WORK ITEM: A verbatim reproduction of the lines below, from the line containing "28: (299, 658, 4.13)" through the line containing "38: (6, 641, 4.27)", both ends included, is the whole required output.

SUPPLIED RECORDS:
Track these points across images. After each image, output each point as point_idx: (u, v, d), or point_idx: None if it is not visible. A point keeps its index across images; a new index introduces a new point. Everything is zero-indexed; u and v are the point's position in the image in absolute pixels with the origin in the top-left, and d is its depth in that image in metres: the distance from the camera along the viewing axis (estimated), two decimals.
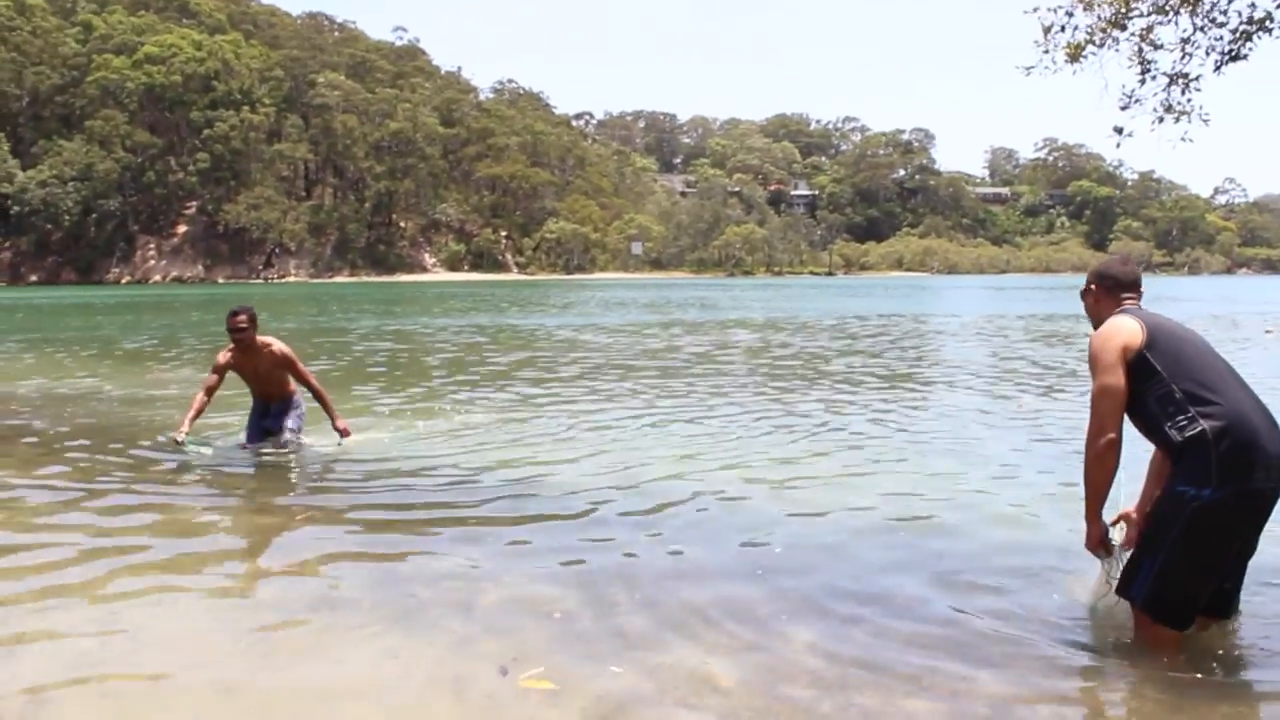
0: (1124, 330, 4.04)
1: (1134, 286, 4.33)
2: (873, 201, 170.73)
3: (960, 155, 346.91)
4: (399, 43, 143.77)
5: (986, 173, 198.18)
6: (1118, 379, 3.96)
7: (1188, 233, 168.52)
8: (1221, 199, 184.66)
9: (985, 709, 3.63)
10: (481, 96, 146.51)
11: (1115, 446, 3.96)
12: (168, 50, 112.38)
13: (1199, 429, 3.81)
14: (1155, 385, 3.93)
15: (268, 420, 8.54)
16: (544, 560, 5.42)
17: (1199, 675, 3.92)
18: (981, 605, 4.70)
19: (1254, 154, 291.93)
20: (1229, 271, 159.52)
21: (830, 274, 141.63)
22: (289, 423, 8.51)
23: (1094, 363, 4.06)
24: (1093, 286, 4.41)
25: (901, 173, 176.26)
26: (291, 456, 8.33)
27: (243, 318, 8.12)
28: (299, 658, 4.13)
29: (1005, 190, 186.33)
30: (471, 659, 4.07)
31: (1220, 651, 4.14)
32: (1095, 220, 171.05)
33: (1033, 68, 9.78)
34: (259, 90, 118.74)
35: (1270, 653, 4.19)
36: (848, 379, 14.51)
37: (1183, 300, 47.22)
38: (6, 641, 4.27)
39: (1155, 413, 3.94)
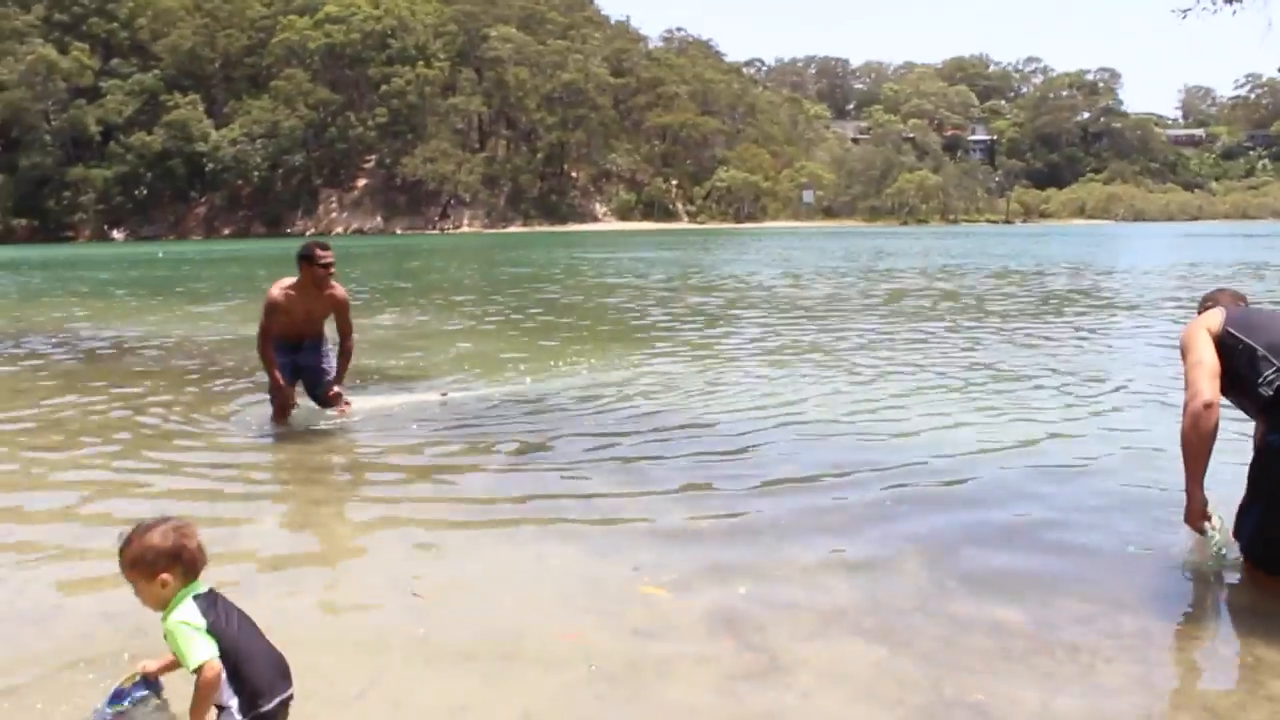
0: (1206, 318, 4.27)
1: (1231, 304, 4.44)
2: (1054, 146, 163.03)
3: (1151, 95, 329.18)
4: None
5: (1179, 114, 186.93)
6: (1207, 352, 4.06)
7: None
8: None
9: (1063, 639, 3.69)
10: (651, 45, 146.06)
11: (1213, 410, 3.93)
12: (347, 9, 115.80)
13: None
14: (1242, 352, 4.03)
15: (300, 355, 7.76)
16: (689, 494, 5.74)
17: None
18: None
19: None
20: None
21: (1008, 222, 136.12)
22: (327, 365, 7.90)
23: (1184, 349, 4.19)
24: (1199, 312, 4.55)
25: (1085, 115, 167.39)
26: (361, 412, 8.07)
27: (331, 254, 7.50)
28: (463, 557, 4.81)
29: (1200, 132, 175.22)
30: (607, 564, 4.59)
31: None
32: None
33: (1190, 10, 8.60)
34: (433, 45, 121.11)
35: None
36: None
37: None
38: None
39: (1246, 375, 3.99)
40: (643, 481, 5.90)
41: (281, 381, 7.55)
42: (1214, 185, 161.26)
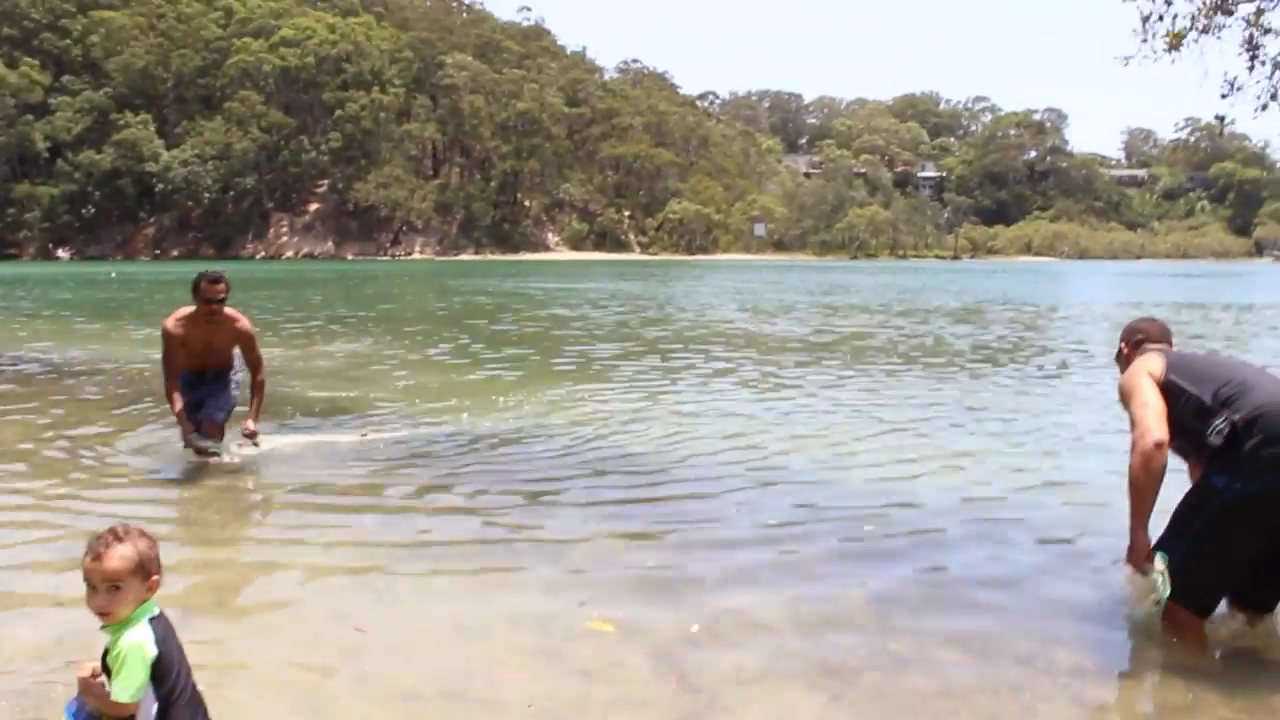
0: (1146, 362, 4.25)
1: (1161, 339, 4.55)
2: (1002, 184, 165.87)
3: (1095, 136, 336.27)
4: (525, 23, 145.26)
5: (1122, 154, 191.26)
6: (1153, 395, 4.05)
7: None
8: None
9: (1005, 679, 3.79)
10: (606, 76, 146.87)
11: (1163, 449, 3.91)
12: (303, 33, 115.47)
13: (1231, 425, 3.86)
14: (1186, 401, 4.02)
15: (204, 389, 7.35)
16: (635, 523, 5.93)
17: (1221, 667, 4.00)
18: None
19: None
20: None
21: (956, 257, 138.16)
22: (226, 399, 7.44)
23: (1126, 393, 4.18)
24: (1123, 345, 4.64)
25: (1032, 154, 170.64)
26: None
27: (223, 285, 7.01)
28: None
29: (1142, 172, 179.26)
30: (555, 601, 4.60)
31: (1248, 644, 4.17)
32: (1239, 204, 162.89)
33: (1131, 58, 9.15)
34: (389, 71, 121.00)
35: None
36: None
37: None
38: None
39: (1194, 427, 3.97)
40: (592, 520, 5.88)
41: (186, 419, 7.11)
42: (1156, 225, 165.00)
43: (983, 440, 8.39)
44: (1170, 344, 4.55)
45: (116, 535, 2.70)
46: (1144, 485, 3.94)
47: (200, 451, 7.23)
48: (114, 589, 2.65)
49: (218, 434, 7.29)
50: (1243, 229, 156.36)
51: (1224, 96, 9.61)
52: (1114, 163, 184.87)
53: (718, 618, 4.37)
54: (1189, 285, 48.26)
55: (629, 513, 6.12)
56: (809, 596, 4.68)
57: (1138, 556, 4.07)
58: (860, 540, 5.60)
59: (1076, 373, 13.33)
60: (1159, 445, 3.90)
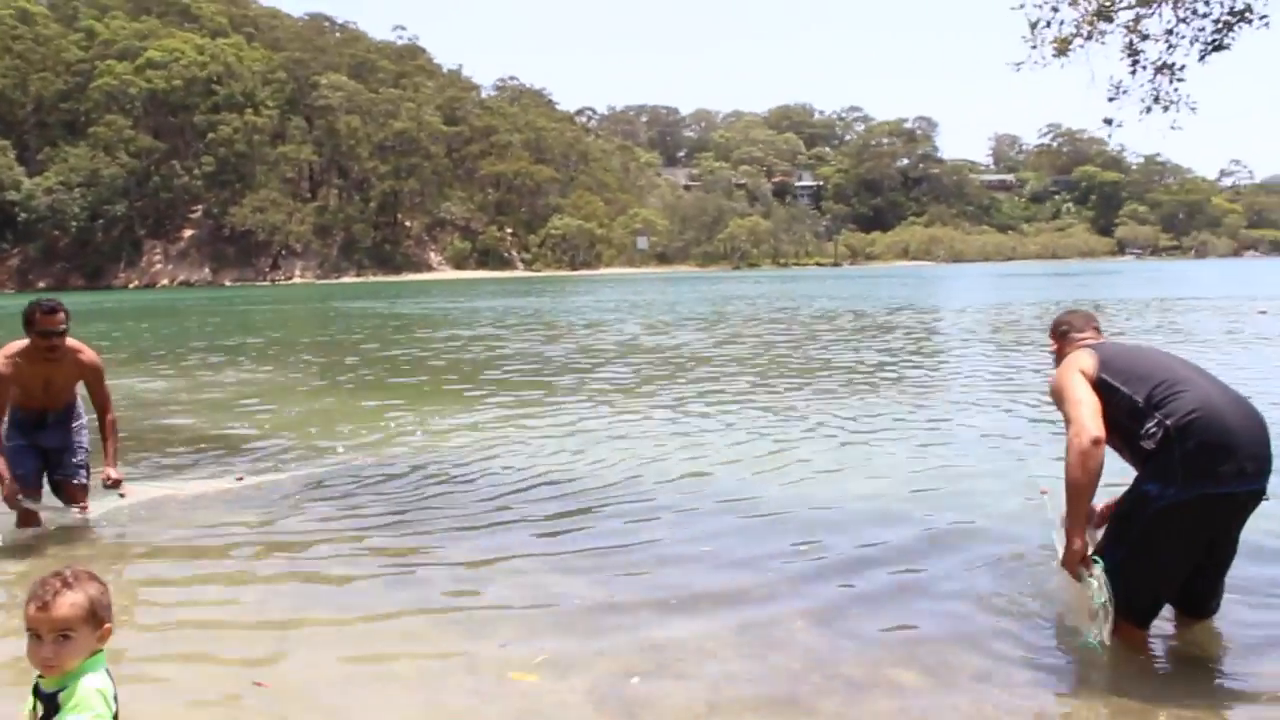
0: (1077, 360, 4.11)
1: (1086, 328, 4.47)
2: (877, 191, 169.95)
3: (964, 143, 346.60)
4: (400, 42, 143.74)
5: (991, 160, 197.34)
6: (1086, 392, 3.93)
7: (1194, 216, 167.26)
8: (1228, 181, 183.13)
9: (963, 698, 3.73)
10: (484, 94, 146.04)
11: (1098, 445, 3.78)
12: (170, 55, 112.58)
13: (1164, 430, 3.77)
14: (1119, 400, 3.92)
15: (44, 435, 6.35)
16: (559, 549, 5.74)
17: (1164, 674, 3.98)
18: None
19: (1260, 135, 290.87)
20: (1236, 254, 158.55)
21: (836, 264, 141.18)
22: (80, 446, 6.48)
23: (1059, 392, 4.07)
24: (1052, 340, 4.57)
25: (905, 161, 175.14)
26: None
27: (63, 315, 6.07)
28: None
29: (1010, 177, 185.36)
30: (478, 642, 4.33)
31: (1194, 652, 4.16)
32: (1101, 205, 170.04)
33: (1022, 63, 9.96)
34: (262, 93, 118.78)
35: (1242, 652, 4.15)
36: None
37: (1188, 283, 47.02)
38: None
39: (1127, 427, 3.88)
40: (502, 550, 5.66)
41: (7, 475, 5.96)
42: (1025, 227, 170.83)
43: (909, 450, 8.35)
44: (1097, 332, 4.48)
45: (65, 580, 2.50)
46: (1081, 484, 3.80)
47: (25, 518, 6.22)
48: (62, 639, 2.46)
49: (82, 497, 6.36)
50: (1105, 229, 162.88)
51: (1111, 99, 10.27)
52: (983, 168, 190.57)
53: (655, 647, 4.18)
54: (1064, 283, 48.98)
55: (550, 541, 5.91)
56: (747, 616, 4.53)
57: (1073, 560, 3.93)
58: (792, 551, 5.51)
59: (971, 380, 13.31)
60: (1096, 442, 3.76)
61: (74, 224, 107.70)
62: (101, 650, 2.54)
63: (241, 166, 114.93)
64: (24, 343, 6.10)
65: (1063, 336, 4.48)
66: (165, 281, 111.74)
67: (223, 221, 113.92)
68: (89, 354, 6.32)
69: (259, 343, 23.91)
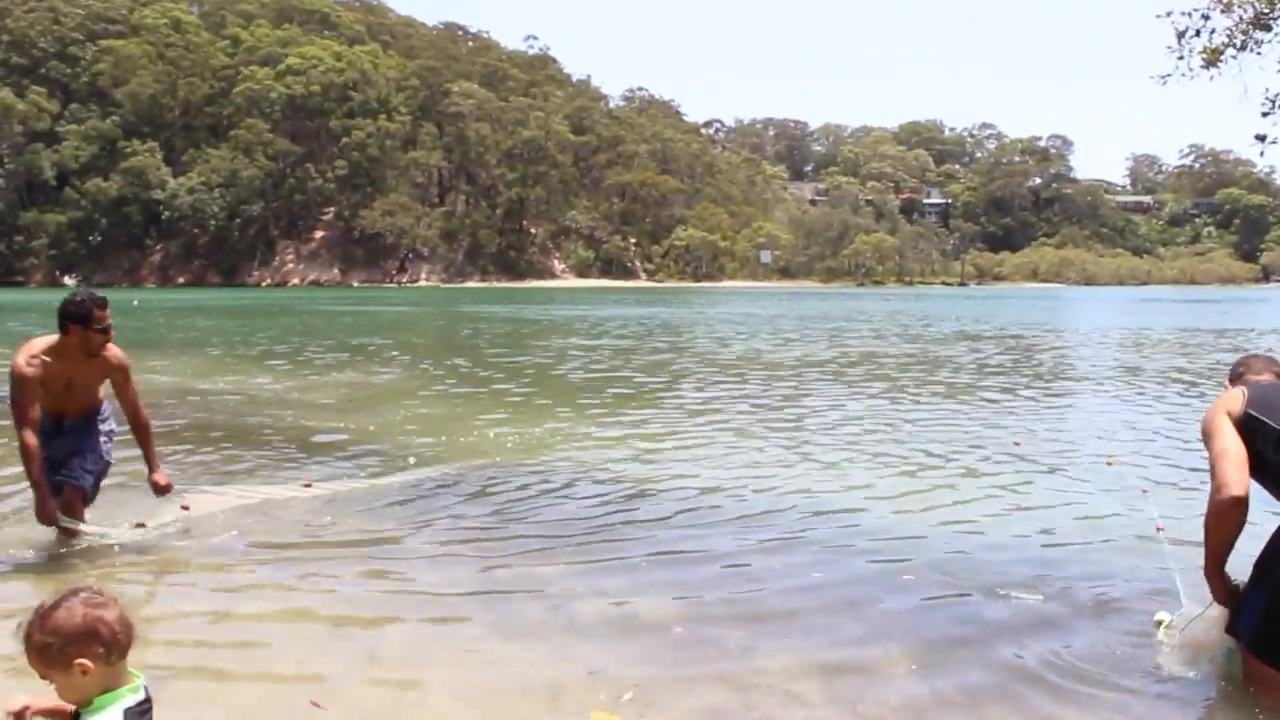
0: (1226, 398, 3.99)
1: (1265, 371, 4.22)
2: (1007, 210, 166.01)
3: (1100, 163, 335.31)
4: (531, 52, 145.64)
5: (1127, 181, 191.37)
6: (1232, 441, 3.77)
7: None
8: None
9: None
10: (612, 104, 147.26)
11: (1238, 505, 3.61)
12: (309, 61, 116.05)
13: None
14: (1266, 434, 3.76)
15: (60, 441, 5.84)
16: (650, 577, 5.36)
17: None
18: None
19: None
20: None
21: (962, 284, 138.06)
22: (93, 452, 5.96)
23: (1206, 435, 3.91)
24: (1230, 385, 4.29)
25: (1037, 180, 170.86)
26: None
27: (109, 312, 5.68)
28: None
29: (1147, 199, 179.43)
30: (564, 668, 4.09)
31: None
32: (1245, 230, 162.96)
33: (1168, 76, 8.95)
34: (395, 99, 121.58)
35: None
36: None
37: None
38: None
39: (1271, 458, 3.74)
40: (601, 574, 5.36)
41: (48, 492, 5.56)
42: (1161, 251, 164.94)
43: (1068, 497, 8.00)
44: (1278, 377, 4.23)
45: (27, 626, 2.27)
46: (1216, 539, 3.75)
47: (67, 533, 5.77)
48: (48, 672, 2.26)
49: (79, 504, 5.83)
50: (1249, 254, 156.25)
51: (1265, 114, 9.39)
52: (1119, 189, 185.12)
53: (742, 683, 3.92)
54: (1205, 310, 47.61)
55: (649, 564, 5.55)
56: (840, 652, 4.29)
57: (1222, 596, 3.92)
58: (895, 582, 5.25)
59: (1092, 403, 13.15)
60: (1236, 502, 3.61)
61: (213, 223, 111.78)
62: (118, 687, 2.28)
63: (373, 171, 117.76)
64: (51, 339, 5.68)
65: (1239, 379, 4.24)
66: (296, 280, 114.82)
67: (353, 224, 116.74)
68: (115, 351, 5.88)
69: (386, 344, 23.96)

FINISHED TASK:
28: (299, 658, 4.13)
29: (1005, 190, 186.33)
30: (471, 659, 4.07)
31: (1220, 651, 4.14)
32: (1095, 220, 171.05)
33: (1033, 68, 9.78)
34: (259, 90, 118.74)
35: (1270, 653, 4.19)
36: (848, 379, 14.51)
37: (1183, 300, 47.22)
38: (6, 641, 4.27)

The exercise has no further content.